Márcia Mortari encontrou substância em veneno de marimbondo brasileiro com potencial farmacológico para tratar o câncer de mama


A professora de biologia Márcia Mortari, da Universidade de Brasília (UnB), sempre pesquisou como a natureza pode ser fonte de remédios contra doenças. Após a cientista virar paciente devido a um tumor na mama, as substâncias e as moléculas com potencial contra o câncer passaram a ser seu principal foco de interesse.

“Tive câncer de mama há cinco anos e, desde então, as pesquisas em busca de remédios ganharam um novo significado. Trabalho para encontrar novos meios de combater o câncer, como se fosse uma pequena vingança contra essa doença”, afirma a professora.

Nessa nova fase, a cientista e sua equipe descobriram que o veneno da espécie de marimbondo Chartergellus communis tem propriedades antitumorais. Em laboratório, foi possível verificar que a substância produzida pelo inseto é capaz de matar células de câncer de mama e de melanoma, o tipo mais agressivo de tumor de pele.

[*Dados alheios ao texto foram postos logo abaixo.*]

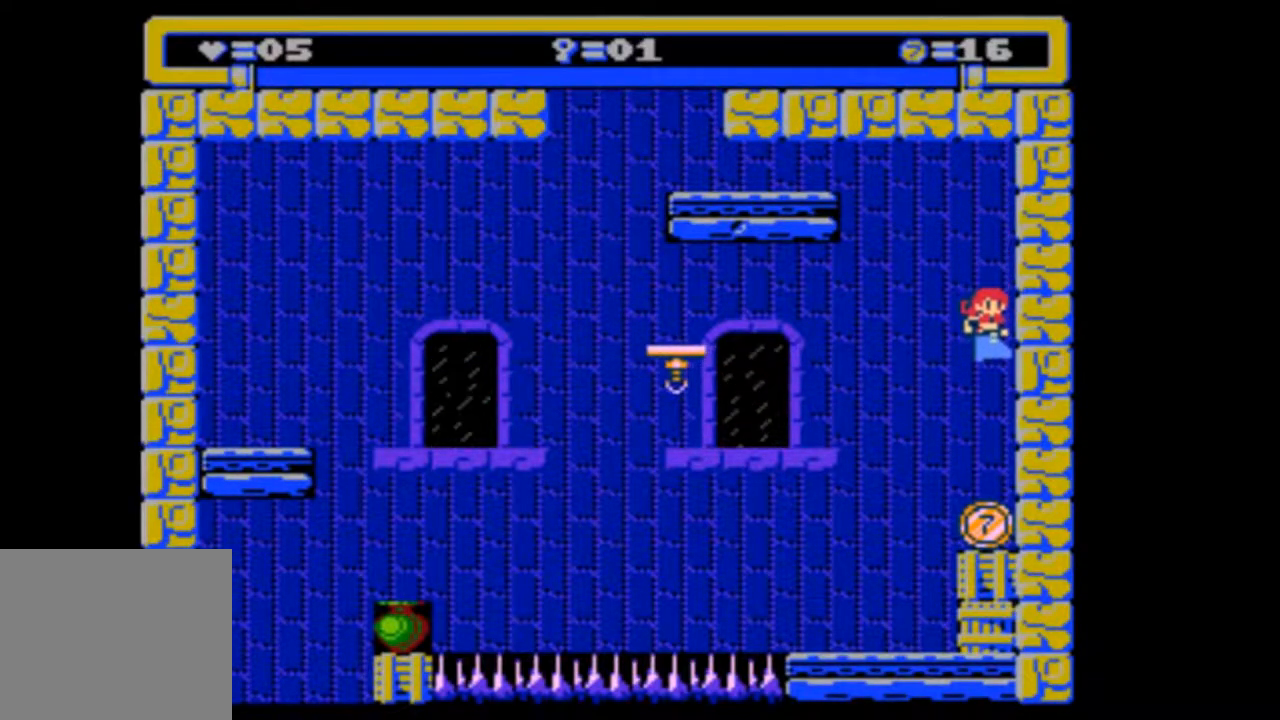
{"buttons": [], "events": []}
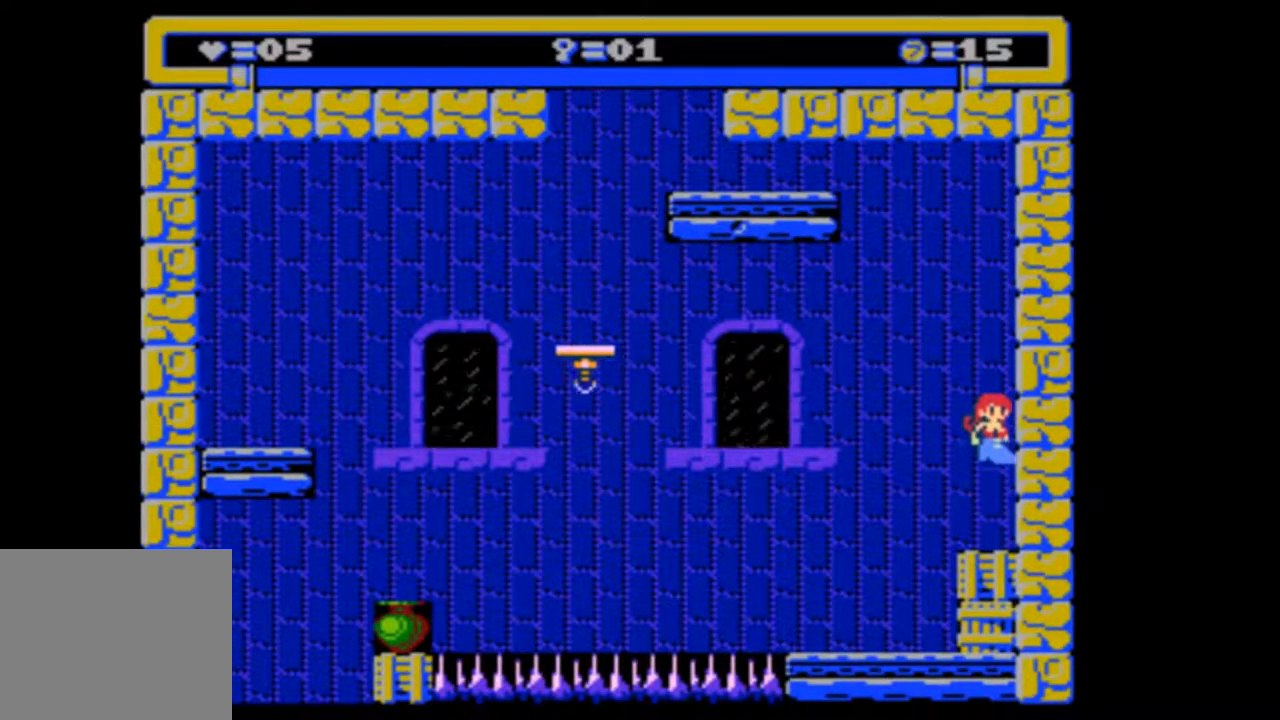
{"buttons": [], "events": [[200, "DPAD_LEFT", "down"], [300, "DPAD_LEFT", "up"]]}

Márcia Mortari (acervo pessoal)

Apesar de endêmica no Brasil, a espécie de marimbondo não havia sido estudada anteriormente e, destrinchar as mais de 200 substâncias presentes no veneno foi um desafio. “Escolhemos esse inseto porque outros semelhantes tinham apresentado propriedades antitumorais”, conta.

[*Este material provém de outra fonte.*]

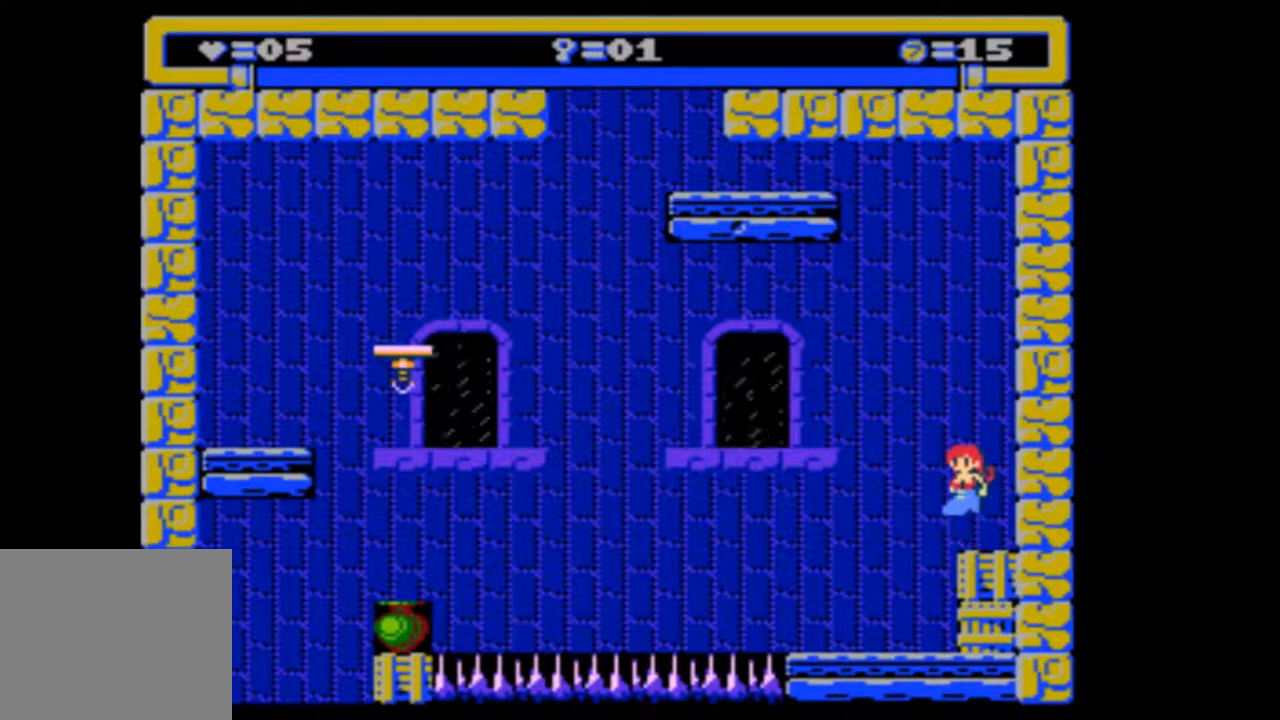
{"buttons": [], "events": []}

“O marimbondo tem um veneno que é um coquetel de compostos, com várias funções. Serve para proteger o ninho, para paralisar presas, para atacar. Já tinha trabalhado com os venenos de vespa e li pesquisas que encontraram compostos antitumorais em venenos de abelha, então achei que poderíamos encontrar ali uma resposta também”, resume a professora.

A proteína chartergellus-CP1 encontrada no veneno conseguiu destruir as células tumorais de dois subtipos: o HR+ e o triplo negativo, que é um dos de mais difíceis de serem tratados.

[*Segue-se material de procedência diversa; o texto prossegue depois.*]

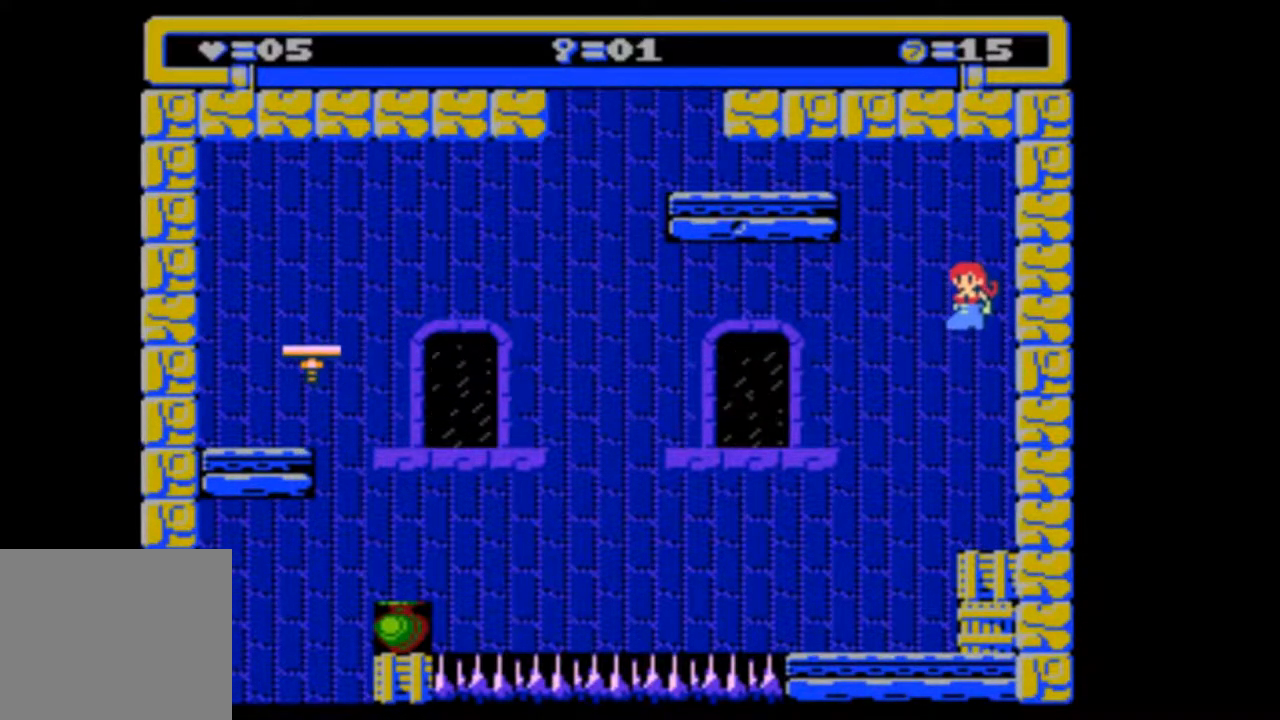
{"buttons": [], "events": []}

A pesquisa in vitro teve os primeiros resultados publicados na revista Toxicology em 2022 e, desde então, a equipe de Mortari vem testando como aproveitar a chartergellus-CP1 em uma medicação. “Estamos em contato com farmacêuticas para fazer rodadas de testes. Ainda há um longo caminho a ser percorrido, mas, espero que no futuro existam múltiplas formas de tratamento e com poucos efeitos colaterais”, afirma Mortari.

Segundo o Instituto Nacional do Câncer (Inca), há vários tipos de câncer de mama. Alguns têm desenvolvimento rápido, enquanto outros crescem lentamente. A maioria dos casos, quando tratados cedo, apresentam bom prognóstico. Não há uma causa específica para a doença. Contudo, fatores ambientais, genéticos, hormonais e comportamentais podem aumentar o risco de desenvolvimento da enfermidade. Além disso, o risco aumenta com a idade, sendo comum em pessoas com mais de 50 anos.

Apesar de haver chances reais de cura se diagnosticado precocemente, o câncer de mama é desafiador. Muitas vezes, leva a força, os cabelos, os seios, a autoestima e, em alguns casos, a vida. Segundo o Inca, a enfermidade é responsável pelo maior número de óbitos por câncer na população feminina brasileira.

Os principais sinais da doença são o aparecimento de caroços ou nódulos endurecidos e geralmente indolores. Além desses, alteração na característica da pele ou do bico dos seios, saída espontânea de líquido de um dos mamilos, nódulos no pescoço ou na região das axilas e pele da mama vermelha ou parecida com casca de laranja são outros sintomas.

O famoso autoexame é extremamente importante na identificação precoce da doença. No entanto, para fazê-lo corretamente é importante realizar a avaliação em três momentos diferentes: em frente ao espelho, em pé e deitada.

Uso também no melanoma

Além de ter funcionado contra as células do câncer de mama, o veneno do marimbondo também se mostrou efetivo contra as células de um melanoma humano em testes de laboratório. A pesquisa que detalhou essa segunda possibilidade foi publicada em janeiro deste ano na revista Biochimie.

A professora também está envolvida em pesquisas para tornar o tamoxifeno, mais tolerável às pacientes que precisam recorrer a ele. O remédio age bloqueando hormônios, mas seus efeitos adversos, como fogachos, queda de cabelo e dores musculares, levam muitas mulheres a desistirem do tratamento. “Ganhei uma nova oportunidade de vida após o meu tratamento, isso me motiva a tentar ajudar mulheres que enfrentam essa doença”, afirma a professora da UnB.